Vorabbericht Mag Mai 2015
*HV Weser-Ems: Alles beim Alten....​*Und das nicht nur inhaltlich, sondern auch beim Personal, laut  ersten Meldungen von Teilnehmern, noch nicht verifiziert.

Während die Hessenfischer auch Jüngeren etwas zutrauten (http://www.anglerboard.de/board/showthread.php?t=301880 ), scheint bei Weser-Ems noch jeder unter 70 verdächtig, so dass Bernd Pieper wieder gewählt wurde (ohne Gegenkandidat).
Alles beim "Alten" also auch personell...

Von 117 Vereinen sollen nur ca.  40 Vertreter mit ca 66% Stimmanteil anwesend gewesen sein.

Trotz Nachfrage konnte oder wollte der alte/neue Präsi von Weser-Ems, der ja gleichzeitig Finanzvize im DAFV ist, anscheinend zur Finanzlage des DAFV keine aktuellen, konkreten Zahlen vorlegen.

Die gäbe es erst nach der HV des DAFV im Oktober.

Dass Weser-Ems austritt (die Kündigung wurde also auch nicht zurückgenommen), falls der DSAV und der DMV weiter im DAFV bleiben, soll nochmals ausdrücklich bestätigt worden sein.

Erst wenn die austreten und so Weser-Ems im DAFV bleiben könnte, will man sich mit dem Thema Finanzen beschäftigen, um dann evtl. deswegen die Kündigung aufrecht zu erhalten (Thema Beitragserhöhung)

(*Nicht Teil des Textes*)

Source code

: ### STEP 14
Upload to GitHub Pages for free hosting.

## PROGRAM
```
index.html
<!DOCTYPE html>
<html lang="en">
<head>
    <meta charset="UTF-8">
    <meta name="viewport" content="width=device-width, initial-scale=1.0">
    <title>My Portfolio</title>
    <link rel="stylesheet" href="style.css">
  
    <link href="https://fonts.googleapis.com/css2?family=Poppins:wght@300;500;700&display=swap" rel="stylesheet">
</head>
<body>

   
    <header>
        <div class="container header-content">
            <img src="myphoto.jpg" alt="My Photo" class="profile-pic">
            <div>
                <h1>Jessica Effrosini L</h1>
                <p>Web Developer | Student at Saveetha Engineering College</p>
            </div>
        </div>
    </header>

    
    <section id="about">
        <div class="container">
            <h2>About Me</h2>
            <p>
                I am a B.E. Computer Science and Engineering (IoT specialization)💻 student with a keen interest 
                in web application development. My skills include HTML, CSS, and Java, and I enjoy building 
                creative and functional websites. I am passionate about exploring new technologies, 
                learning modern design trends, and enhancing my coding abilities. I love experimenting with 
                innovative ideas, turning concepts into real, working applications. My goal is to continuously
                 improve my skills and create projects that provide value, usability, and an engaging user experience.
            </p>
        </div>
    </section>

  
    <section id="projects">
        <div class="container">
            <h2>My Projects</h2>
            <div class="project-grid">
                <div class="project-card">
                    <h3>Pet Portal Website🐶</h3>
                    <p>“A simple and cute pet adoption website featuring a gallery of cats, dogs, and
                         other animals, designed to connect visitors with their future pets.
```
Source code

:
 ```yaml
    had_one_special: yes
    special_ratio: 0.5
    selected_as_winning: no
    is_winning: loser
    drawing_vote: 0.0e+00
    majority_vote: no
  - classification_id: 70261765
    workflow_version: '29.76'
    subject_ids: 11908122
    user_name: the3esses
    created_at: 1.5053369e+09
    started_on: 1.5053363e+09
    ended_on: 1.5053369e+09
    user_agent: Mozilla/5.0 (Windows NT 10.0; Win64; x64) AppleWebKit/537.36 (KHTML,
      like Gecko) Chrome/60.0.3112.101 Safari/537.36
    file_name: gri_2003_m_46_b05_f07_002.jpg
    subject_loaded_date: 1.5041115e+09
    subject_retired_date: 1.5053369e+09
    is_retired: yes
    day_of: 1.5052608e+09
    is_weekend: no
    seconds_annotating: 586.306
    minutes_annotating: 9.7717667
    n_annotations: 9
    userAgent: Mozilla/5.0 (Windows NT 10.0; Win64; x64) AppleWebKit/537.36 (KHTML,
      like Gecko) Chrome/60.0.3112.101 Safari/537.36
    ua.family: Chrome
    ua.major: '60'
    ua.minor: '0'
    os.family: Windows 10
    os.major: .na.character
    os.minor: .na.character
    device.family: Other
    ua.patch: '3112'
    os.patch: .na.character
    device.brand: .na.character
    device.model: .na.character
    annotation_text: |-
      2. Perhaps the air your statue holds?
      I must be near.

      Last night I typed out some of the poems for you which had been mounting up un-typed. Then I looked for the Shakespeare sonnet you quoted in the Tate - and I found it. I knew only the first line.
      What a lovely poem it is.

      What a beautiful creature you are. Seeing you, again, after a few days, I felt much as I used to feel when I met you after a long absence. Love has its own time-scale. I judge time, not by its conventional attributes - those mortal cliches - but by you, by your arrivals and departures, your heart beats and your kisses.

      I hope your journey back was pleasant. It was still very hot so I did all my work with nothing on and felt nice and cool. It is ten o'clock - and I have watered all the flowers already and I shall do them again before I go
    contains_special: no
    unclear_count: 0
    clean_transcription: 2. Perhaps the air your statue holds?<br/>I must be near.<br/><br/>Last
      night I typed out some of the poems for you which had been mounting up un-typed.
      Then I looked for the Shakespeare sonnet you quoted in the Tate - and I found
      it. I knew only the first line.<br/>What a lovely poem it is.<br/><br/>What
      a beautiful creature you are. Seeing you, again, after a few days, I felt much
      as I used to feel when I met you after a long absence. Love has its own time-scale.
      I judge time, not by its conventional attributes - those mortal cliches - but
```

Sobald ich mehr erfahre, mehr Infos..


----------



## Ralle 24 (19. April 2015)

*AW: HV Weser-Ems: Alles beim Alten....*



Thomas9904 schrieb:


> Erst wenn die *nicht* austreten und so Weser-Ems im DAFV bleiben könnte, will man sich mit dem Thema Finanzen beschäftigen, um dann evtl. deswegen die Kündigung aufrecht zu erhalten



Schreib nicht nicht, wenn Du nicht nicht meinst.:q


----------



## Thomas9904 (19. April 2015)

*AW: HV Weser-Ems: Alles beim Alten....*

Sxche........................
korrigiere..................
DANKE!!!!!!!!!!!!!!!!!!!


----------